How Much Training OceanGate CEO Stockton Rush Had Before The Titanic Sub Disappeared

On June 18, 2023, the terrible news broke that a submersible passenger vessel had gone missing more than 400 miles south of St John's, Newfoundland, in the Atlantic Ocean. The American-built craft, known as the Titan, was carrying five passengers: British businessmen Hamish Harding, Shahzada Dawood and his 19-year-old son Suleman, French explorer Paul-Henri Nargeolet, and Stockton Rush, the CEO of OceanGate Expeditions — the company responsible for the journey.

Other than Rush, they were all commercial passengers, and each paid a reported $250,000 to venture to the seabed and explore the wreck of the Titanic, the cruise ship that struck an iceberg and sank in the same waters on its maiden voyage in 1912, killing an estimated 1,500 people on board. In the days that followed, a collaborative search and rescue effort from the U.S., the U.K., Canada, and France made headline news as rescuers raced against time to bring the craft to the surface before the passengers ran out of air.

Meanwhile, news outlets sought to uncover what might have gone wrong on board the submersible that lead to such a catastrophic emergency and delved into the history of Rush and his company, OceanGate. Rush was a distinguished handler of various forms of transport, whose company had been in operation for many years. There were also, however, a few notable controversies surrounding OceanGate's safety procedures. 

On June 22, 2023, the Coast Guard announced in a press conference that the Titan likely imploded, killing all aboard. Rush was 61 when he died (via CNN).

Stockton Rush's impressive resume

Look at just some of the notable achievements throughout his career, and it's no surprise the late OceanGate CEO Stockton Rush was a well-regarded submarine captain with a business that involved taking wealthy, paying customers to explore the Titanic wreck. Rush first rose to prominence in 1981 as a teenager. At the age of 19, he received a DC-8 Type/captain's rating at the United Airlines Jet Training Institute, making him the world's youngest jet transport-rated pilot of the day. 

From a wealthy oil family, Rush graduated from New Hampshire's Phillips Exeter Academy and earned a Bachelor of Science degree in aerospace engineering from Princeton University. Afterward, he earned a Master of Business Administration from the University of California, Berkeley, The New York Times reports. While in college, Rush spent his vacations as a sub-contractor for Saudi Arabian Airlines, flying passengers to Europe, Africa, and the Middle East. 

Since then, Rush was involved in various companies, some of which were focused on marine technology, such as radar. More saliently, Rush built his own aircraft and submarine, the latter of which he dove with more than 30 times. He once dreamed of becoming an Air Force pilot but was ineligible for training due to poor eyesight. In 2022, Rush told "CBS Sunday Morning" (via The Times), "I think I can do this just as safely by breaking the rules," referring to his company and deep sea tourism.

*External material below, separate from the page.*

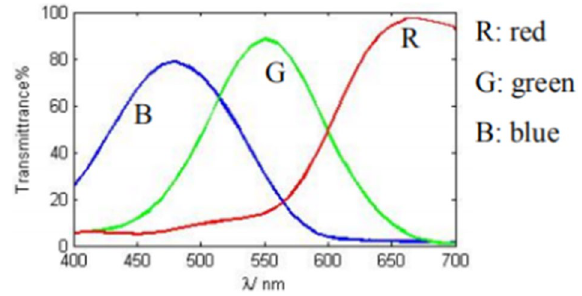
Figure 2. Spectral coupling curve of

A specialist in submersibles

Stockton Rush founded OceanGate Inc. in 2009, which according to the company's website is "an ocean exploration venture focused on providing crewed submersible services to enable researchers and explorers to access the oceans' vast resources." The company has operated three submersibles since then, including the Titan, an innovative craft built from modern, lightweight materials to reduce operating costs. The website claims that OceanGate has undertaken over 14 expeditions and more than 200 dives in total. The company does not specify how many of those were captained by Rush.

But the history of OceanGate to this point isn't entirely unblemished. As reported by several news outlets, there was some controversy at the company concerning a 2018 complaint to the Occupational Safety and Health Administration filed by the company's director of marine operations, David Lochridge, who was fired after raising doubts about the safety of the Titan. A court filing by Lochridge's lawyers warned that "paying passengers would not be aware, and would not be informed" of the Titan's "experimental design."

The concerns were raised the same year the vessel suffered a "catastrophic implosion," based on Coast Guard findings (per CBS News). Lochridge's position was supported by a number of experts in the industry, including the Marine Technology Society's committee on manned submersibles (MTS). Lochridge and others warned Rush of Titan's safety shortcomings. OceanGate sued Lochridge for breach of contract.

As MTS chairman Will Kohnen told Guardian News in 2018 (via YouTube), the Titan was an "outlier" because it was one of 10 submersibles that could go to ocean depths of 4,000 meters — but was uncertified, with "no oversight during design, fabrication, and testing."